• Excerpt

_ _ _ _

Therapy is for all levels of discomfort—you don’t have to be hurt or hurting to seek help, says Dr. Thomas. Job loss, stress, relationship troubles, death of a loved one—there’s a number of reasons why people might seek treatment. 

And still, American adults are experiencing serious psychological distress now more than ever before, reports a 2017 study published in the journal Psychiatric Services. This type of distress is defined as a combination of feelings, such as worthlessness, restlessness and sadness, severe enough to affect a person’s physical health.

Whether you’re currently in therapy, or thinking about going, make the most out of your sessions by avoiding these therapy mistakes.

1. You aren’t an active participant. “As a psychologist, I really want a lot of my clients to stop thinking that just going to therapy is enough. You have to do more than show up and talk—you have to participate. It takes a collaboration (between doctor and patient) to make treatment work,” explains Thomas.

A good portion of where progress is made isn’t in that weekly therapy session—its taking what you’ve learned and practicing that outside of the session, he adds.

2. You save the biggest revelations for last. Sometimes clients come in and talk for the whole session, and as they’re about to leave, they throw out a major piece of information, explains Thomas.

_ _ _ _

• Listed entries
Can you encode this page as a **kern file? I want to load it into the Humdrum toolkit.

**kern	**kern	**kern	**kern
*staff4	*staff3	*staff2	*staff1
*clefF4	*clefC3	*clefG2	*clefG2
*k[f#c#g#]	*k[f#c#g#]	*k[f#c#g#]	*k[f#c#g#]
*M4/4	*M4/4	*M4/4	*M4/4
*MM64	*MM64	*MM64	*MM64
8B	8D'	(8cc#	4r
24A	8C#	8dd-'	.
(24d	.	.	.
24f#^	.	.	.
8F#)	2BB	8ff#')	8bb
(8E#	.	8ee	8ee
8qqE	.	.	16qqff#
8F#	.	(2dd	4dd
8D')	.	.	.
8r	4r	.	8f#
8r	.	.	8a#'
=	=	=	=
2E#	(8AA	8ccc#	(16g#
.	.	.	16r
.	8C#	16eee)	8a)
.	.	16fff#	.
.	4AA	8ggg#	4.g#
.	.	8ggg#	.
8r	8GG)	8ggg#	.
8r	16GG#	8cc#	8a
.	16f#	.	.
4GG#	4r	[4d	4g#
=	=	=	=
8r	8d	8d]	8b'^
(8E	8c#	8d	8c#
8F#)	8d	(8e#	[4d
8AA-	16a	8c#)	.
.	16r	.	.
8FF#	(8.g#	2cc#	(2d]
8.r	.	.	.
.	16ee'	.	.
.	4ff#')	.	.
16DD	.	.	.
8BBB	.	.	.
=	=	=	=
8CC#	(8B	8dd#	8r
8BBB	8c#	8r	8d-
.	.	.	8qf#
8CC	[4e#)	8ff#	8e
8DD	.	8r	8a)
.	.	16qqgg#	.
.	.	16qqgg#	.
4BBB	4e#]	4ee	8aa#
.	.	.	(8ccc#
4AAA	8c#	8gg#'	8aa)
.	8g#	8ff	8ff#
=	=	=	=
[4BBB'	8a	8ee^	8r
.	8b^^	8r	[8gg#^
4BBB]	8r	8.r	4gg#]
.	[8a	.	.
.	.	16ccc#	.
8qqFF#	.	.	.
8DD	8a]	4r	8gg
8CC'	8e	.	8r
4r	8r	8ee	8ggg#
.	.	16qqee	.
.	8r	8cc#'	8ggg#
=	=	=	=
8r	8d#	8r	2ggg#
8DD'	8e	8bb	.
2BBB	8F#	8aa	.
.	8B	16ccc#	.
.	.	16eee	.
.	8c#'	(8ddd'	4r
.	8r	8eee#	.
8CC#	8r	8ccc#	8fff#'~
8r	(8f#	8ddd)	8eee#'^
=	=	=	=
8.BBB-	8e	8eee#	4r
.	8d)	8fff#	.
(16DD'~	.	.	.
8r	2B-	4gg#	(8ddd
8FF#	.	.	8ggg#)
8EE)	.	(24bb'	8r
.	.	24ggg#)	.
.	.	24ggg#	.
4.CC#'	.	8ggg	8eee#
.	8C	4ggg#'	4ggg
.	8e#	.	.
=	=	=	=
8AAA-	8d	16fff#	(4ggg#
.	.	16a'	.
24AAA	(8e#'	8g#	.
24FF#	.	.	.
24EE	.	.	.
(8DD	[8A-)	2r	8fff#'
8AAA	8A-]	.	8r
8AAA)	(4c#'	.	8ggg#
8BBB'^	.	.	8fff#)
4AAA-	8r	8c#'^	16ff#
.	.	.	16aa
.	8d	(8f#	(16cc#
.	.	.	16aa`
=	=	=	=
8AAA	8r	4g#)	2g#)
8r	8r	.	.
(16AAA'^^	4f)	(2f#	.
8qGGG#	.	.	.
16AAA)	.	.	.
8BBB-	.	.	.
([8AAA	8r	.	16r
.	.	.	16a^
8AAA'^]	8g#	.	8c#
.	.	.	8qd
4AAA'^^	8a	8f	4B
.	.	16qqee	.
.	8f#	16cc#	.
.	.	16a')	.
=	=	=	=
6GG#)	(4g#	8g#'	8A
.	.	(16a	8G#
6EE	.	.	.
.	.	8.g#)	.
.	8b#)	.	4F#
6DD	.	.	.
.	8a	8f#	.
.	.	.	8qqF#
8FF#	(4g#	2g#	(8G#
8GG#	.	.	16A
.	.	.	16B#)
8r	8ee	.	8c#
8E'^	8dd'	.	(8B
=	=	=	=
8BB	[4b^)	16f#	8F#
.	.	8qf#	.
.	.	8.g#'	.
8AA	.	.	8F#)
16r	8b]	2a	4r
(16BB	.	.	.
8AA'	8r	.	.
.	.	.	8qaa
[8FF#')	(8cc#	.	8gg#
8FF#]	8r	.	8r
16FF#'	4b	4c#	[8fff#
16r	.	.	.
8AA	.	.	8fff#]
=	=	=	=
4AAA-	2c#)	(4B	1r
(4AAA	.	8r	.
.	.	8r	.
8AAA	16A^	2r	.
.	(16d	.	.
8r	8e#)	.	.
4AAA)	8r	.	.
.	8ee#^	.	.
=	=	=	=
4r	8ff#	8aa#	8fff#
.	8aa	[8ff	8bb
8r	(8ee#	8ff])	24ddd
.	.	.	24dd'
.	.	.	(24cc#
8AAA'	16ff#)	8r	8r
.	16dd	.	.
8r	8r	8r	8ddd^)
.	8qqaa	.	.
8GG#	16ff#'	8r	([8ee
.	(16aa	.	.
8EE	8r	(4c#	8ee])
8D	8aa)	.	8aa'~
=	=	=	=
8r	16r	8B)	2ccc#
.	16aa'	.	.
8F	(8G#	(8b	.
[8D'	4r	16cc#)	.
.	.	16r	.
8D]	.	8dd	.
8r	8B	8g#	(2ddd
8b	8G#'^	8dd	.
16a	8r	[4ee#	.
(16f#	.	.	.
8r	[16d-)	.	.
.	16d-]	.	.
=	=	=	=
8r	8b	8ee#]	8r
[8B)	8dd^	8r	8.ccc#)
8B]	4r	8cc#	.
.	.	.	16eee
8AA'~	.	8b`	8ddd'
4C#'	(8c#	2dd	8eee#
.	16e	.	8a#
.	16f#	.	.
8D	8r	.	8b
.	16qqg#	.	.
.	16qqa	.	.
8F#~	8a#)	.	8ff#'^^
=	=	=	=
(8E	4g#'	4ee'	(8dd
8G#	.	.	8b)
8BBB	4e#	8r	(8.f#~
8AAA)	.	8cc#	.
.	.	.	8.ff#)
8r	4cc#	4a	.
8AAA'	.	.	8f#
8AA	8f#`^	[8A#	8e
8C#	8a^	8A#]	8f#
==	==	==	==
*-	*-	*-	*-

_ _ _ _

• Tasks to complete
a: From the excerpt on therapy mistakes, extract the passage starting at "A good portion" and ending at "information, explains Thomas.".
b: Condense the paragraph of the therapy excerpt that begins "And still, American adults" into a shorter version that keeps its main facts.
You can set the records aside; nothing here depends on them.

• Answer section
a:
A good portion of where progress is made isn’t in that weekly therapy session—its taking what you’ve learned and practicing that outside of the session, he adds.

2. You save the biggest revelations for last. Sometimes clients come in and talk for the whole session, and as they’re about to leave, they throw out a major piece of information, explains Thomas.

b: A 2017 study in Psychiatric Services reports that American adults are experiencing more serious psychological distress than ever. Such distress combines feelings like worthlessness, restlessness and sadness severely enough to affect physical health.